Martine Guilbaultt, proviseur de l’établissement, est sous le charme : « Nous avons beaucoup de chance de pouvoir découvrir cela ici. D’autant que certains élèves ont une ascendance en Afrique. » Anne-Lise Maraux, professeur de français qui, en amont, a travaillé le sujet avec ses élèves, est ravie. « Les jeunes posent des questions intéressantes, dit-elle. Ils sont avides de curiosité. Cet événement, initié par le théâtre de L’Arlequin, nous offre à nouveau une aventure incroyable. Et on est tous embarqués dans la même histoire. » 

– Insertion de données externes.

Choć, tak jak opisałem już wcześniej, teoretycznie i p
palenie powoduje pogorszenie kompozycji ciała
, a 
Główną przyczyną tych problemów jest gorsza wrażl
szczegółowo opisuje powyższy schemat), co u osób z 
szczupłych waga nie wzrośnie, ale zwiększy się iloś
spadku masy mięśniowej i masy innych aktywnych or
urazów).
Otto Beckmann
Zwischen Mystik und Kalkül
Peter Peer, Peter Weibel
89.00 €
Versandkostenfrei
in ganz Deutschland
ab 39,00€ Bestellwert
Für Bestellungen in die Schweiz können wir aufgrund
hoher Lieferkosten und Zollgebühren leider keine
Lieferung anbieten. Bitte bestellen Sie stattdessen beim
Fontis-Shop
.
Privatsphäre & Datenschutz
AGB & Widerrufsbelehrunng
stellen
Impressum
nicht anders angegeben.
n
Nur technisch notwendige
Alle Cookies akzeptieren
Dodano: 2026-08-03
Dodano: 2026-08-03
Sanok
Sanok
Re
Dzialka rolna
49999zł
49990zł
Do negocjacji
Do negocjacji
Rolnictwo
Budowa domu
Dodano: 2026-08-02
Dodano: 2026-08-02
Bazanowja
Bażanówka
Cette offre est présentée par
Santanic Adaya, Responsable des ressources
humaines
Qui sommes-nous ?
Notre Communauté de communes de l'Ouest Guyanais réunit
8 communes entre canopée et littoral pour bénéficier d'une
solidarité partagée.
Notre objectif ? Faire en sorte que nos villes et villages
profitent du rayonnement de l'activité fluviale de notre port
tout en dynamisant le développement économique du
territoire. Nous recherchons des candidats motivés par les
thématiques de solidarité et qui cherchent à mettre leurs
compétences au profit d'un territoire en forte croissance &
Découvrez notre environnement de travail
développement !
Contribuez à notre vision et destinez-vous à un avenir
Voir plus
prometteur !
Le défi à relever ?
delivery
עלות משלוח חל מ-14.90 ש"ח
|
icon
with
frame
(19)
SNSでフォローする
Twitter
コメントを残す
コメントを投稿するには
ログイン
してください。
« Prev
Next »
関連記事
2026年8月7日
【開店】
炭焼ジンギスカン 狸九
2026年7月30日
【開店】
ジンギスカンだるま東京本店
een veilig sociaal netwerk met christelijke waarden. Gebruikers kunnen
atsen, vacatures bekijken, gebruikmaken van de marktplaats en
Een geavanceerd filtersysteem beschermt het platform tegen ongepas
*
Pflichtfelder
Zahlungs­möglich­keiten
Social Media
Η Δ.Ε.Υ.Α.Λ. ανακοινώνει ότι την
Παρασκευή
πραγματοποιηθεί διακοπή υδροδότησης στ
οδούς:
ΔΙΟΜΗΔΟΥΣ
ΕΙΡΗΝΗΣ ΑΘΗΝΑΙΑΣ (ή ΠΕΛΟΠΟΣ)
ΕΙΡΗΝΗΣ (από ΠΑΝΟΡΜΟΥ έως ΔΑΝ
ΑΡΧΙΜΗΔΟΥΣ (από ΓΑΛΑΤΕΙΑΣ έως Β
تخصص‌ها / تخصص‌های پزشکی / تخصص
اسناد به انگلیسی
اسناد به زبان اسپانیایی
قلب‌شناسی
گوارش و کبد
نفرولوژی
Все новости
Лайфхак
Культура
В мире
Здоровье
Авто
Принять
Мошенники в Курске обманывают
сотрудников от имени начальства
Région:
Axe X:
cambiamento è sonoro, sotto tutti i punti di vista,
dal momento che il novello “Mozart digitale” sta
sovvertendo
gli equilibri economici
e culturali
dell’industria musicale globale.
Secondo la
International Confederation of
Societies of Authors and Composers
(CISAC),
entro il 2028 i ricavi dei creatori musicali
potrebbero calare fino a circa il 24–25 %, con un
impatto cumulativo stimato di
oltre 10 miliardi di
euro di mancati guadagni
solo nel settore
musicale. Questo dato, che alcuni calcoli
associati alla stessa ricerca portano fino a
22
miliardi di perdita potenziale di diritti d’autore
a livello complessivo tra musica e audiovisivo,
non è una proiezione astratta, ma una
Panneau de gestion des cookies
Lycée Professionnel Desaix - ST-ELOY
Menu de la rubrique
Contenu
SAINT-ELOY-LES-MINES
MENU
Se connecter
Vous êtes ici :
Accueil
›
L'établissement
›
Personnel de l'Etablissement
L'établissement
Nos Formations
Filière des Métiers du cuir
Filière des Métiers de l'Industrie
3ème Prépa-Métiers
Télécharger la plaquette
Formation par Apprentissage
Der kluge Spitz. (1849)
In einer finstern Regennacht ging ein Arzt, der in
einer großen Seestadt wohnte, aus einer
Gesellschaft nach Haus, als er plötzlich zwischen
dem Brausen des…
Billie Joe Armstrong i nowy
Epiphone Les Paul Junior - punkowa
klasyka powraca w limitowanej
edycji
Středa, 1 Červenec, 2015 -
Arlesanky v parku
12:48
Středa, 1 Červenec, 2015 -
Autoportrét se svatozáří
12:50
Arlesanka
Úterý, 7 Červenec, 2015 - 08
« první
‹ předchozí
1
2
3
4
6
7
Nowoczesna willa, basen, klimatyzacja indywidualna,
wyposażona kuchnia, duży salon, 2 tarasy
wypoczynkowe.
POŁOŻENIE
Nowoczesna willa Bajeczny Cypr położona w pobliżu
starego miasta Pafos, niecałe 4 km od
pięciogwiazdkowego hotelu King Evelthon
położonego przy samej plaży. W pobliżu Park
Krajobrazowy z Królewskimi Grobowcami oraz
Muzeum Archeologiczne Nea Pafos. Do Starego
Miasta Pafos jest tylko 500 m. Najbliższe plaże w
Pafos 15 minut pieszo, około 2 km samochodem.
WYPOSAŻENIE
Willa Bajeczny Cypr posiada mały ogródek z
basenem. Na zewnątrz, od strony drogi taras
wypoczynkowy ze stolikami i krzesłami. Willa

À l’issue de la performance, une conversation s’engage entre les élèves et le danseur. Les questions fusent : serait-il possible d’imaginer ces rituels en France ? Serait-il envisageable que des Kôrêdugaw débarquent dans un foyer ou dans un quartier pour apaiser un conflit ? Serait-il pensable qu’un costume composé de lambeaux de tissus et de détritus d’objets puisse être endossé pour se moquer du gouvernement ? Enfin, est-il concevable qu’un enfant abandonné dès sa naissance puisse être, ici, facilement adopté par un groupe d’humains ? Telles sont les actions des Kôrêdugaw au Mali. Leur mission étant de « recycler », par l’humour, la société. La faire renaître loin des futilités matérielles. Grâce aussi à la force du Dugwa, leur emblème : « Ça veut dire vautour, explique Ibrahim, le plasticien. « Kôrêdugaw » se traduit par « société initiatique du vautour ». C’est, pour nous, le symbole de la renaissance. On raconte que lorsque l’oiseau vieillit, il se cache dans le creux d’un arbre et change son plumage pour renaître. Notre mission est donc de faire renaître l’humain sur le chemin du respect et de la tolérance. » 

Vincent, un lycéen, s’interroge. L’idée du recyclage des déchets attachée aux Kôrêdugaw le renvoie aux missions du tri sélectif menées en Europe : « Sauf qu’eux le font à travers leurs provocations en portant des déchets sur leurs vêtements. C’est aussi un moyen de faire passer un message écologique. » Hassib, un autre élève, fait le lien avec la pensée de ses aïeux : « Ça ressemble un peu à ma religion, quand on nous dit de respecter ce qui nous entoure ».

« J’ai peur qu’ils soient engloutis par notre société » 

Si l’humour est pour les bouffons sacrés le moyen d’apaiser les tensions, les adolescents estiment qu’en France les méthodes employées sont trop  répressives. « Chez nous, quand il y a un dérapage, c’est direct l’agressivité, dit Vincent. Certaines méthodes de cette confrérie pourraient nous être utiles. » C’est aussi ce que pense Maxime, un autre camarade : « On peut les faire intervenir dans les prisons ! Ça calmerait les détenus. » En revanche, pour ce qui est des interventions au sein d’une famille ou lors d’un conflit entre amis, les lycéens sont sceptiques : « Imagine,  lance Maxime, tu « vannes » un pote. Puis, quand la tension monte, tu as un Kôrêdugaw qui débarque et qui se déshabille à côté de toi pour désamorcer. »  Éclats de rire général. Le jeune Amadou, lui, est convaincu d’une chose : « Je ne pense pas qu’ici on accepterait que quelqu’un entre dans ta maison et jette de la terre dans la marmite pour calmer une dispute ! »  C‘est en effet ce que confirme Modibo : « Si un Kôrêdugaw décide de s’installer chez toi pour faire cesser un conflit, il va te mettre un tel foutoir que tu n’auras pas d’autre choix que de te calmer. » Terry, un autre élève, constate, inquiet, que la société occidentale est trop formatée : « On nous met trop la pression. Aujourd’hui, beaucoup de jeunes sont en dépression. Les Kôrêdugaw pourraient nous aider. » Mais il ajoute : « Le problème, c’est qu’ils seraient engloutis par notre système. » Vincent aurait bien une solution : « Le mieux serait d’aller se former là-bas pour apprendre avec eux. »

Sous les regards attendris de Modibo et de l’enseignante, les jeunes ont échafaudé des ponts entre l’Afrique et l’Occident. Pour le plus grand plaisir aussi de Jean-Louis Sagot Duvaurout, écrivain et directeur du théâtre de L’Arlequin : « La moquerie des Kôrêdugaw permet de prendre de la distance sur notre existence. Chez nous, Molière avait aussi considéré que de faire rire les gens faisait du bien à la société. » Pour l’heure, au lycée professionnel André-Marie Ampère, la preuve est faite qu’il est donc possible d’engager la conversation, au-delà des frontières.